Мы не смогли разбудить пожилую хозяйку, а Эдвард куда-то пропал. Было уже очень поздно, далеко за полночь. Я позвонила еще пару раз, а потом Хендерсон выругалась и выломала окно.
В доме было тихо. Мы зажгли свечи на кухне. Хендерсон помогла Павлину смыть с лица красную жидкость, а потом он помог ей. Они не сказали друг другу ни слова. Все делалось молча.
Павлин заявил, что ему хочется есть. Мы облазили все шкафы, но нашли только кошачью еду и большую жестяную банку сливок. Кошек мы в доме не видели; только тени, мягко скользящие в сумраке, и зеленые проблески в темноте. Хендерсон откопала бутылку виски, и мы выпили по чуть-чуть.
Потом разобрались с зеркалом.
Соблюдая все необходимые меры предосторожности, в тишине, мы завернули осколок в кусочек бархата из тех, что мне выдал Кингсли. Красная жидкость по-прежнему сочилась из зеркала – из дыры в ткани мира, проделанной этим стеклом. Я понимала, что мы сейчас соприкасаемся с неким потусторонним чудом, с чем-то, что пребывает за гранью привычной реальности. У меня тряслись руки. Мы плотно прижали завернутый в бархат осколок к стенке чемоданчика, чтобы остановить этот нездешний поток. Будем надеяться, это поможет. Никто из нас не смотрел на зеркало. Только сбоку, под определенным углом, чтобы даже случайно не увидеть свое отражение или отражение кого-то другого.
Называется: техника безопасности.
А потом все закончилось. Осколок лежал в чемоданчике, рядом с другими, которые мы нашли раньше.

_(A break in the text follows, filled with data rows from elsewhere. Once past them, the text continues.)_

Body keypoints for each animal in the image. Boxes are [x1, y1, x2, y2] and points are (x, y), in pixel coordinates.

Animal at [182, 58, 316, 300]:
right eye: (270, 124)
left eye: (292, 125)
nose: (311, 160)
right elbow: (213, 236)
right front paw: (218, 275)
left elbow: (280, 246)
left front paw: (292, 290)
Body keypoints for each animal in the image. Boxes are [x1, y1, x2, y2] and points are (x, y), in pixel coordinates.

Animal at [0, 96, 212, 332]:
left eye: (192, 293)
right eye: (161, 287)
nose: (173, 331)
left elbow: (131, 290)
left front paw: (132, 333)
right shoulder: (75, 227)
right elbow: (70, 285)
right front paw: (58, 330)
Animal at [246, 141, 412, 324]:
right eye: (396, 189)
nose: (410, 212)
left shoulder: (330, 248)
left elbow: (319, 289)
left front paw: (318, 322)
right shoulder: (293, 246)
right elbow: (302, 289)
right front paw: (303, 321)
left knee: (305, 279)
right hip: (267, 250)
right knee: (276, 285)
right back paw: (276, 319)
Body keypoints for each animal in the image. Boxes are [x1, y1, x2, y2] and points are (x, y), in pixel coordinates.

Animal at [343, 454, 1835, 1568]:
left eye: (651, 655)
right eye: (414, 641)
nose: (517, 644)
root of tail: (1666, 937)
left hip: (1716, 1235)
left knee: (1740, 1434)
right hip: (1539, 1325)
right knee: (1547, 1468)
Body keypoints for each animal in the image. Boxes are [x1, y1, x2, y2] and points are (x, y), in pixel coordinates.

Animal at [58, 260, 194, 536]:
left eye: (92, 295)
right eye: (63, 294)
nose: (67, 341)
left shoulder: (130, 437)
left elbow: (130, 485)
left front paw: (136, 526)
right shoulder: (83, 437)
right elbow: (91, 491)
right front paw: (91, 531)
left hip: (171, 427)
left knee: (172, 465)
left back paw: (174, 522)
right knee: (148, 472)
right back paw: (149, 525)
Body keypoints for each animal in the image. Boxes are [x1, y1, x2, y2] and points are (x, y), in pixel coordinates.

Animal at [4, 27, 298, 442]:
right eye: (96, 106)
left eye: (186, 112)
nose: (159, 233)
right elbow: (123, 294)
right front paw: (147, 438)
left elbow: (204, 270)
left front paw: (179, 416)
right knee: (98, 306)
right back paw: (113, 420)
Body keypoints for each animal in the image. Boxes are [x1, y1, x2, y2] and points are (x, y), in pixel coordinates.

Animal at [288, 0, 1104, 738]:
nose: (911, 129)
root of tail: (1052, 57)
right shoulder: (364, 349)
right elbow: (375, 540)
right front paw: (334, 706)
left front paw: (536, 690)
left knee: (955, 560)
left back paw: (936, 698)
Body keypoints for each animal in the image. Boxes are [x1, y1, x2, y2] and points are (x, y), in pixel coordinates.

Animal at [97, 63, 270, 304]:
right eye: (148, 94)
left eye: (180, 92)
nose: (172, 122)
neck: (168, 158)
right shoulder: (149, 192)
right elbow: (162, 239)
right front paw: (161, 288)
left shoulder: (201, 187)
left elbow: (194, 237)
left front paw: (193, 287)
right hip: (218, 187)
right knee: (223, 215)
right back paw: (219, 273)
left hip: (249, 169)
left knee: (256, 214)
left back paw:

– Ну, вот и все, – сказала Хендерсон. – Вот и все.
– Что-то не так?
– Да нет, все так. Я просто устала.
– Я тоже, – сказал Павлин.
Всего шесть осколков. И у каждого – свое волшебство. Некоторых не хватает. Вот вчера ночью у нас был прокол. И еще пару раз – до того. Так что сейчас их должно было быть семь, или восемь, или даже девять. Я уже потеряла счет. Но шесть – это тоже неплохо. Шести вполне хватит. Ну хорошо. Может, еще один – и тогда уже все. Еще один осколок разбитого зеркала – и на этом мы остановимся. И пусть Кингсли ворчит сколько хочет.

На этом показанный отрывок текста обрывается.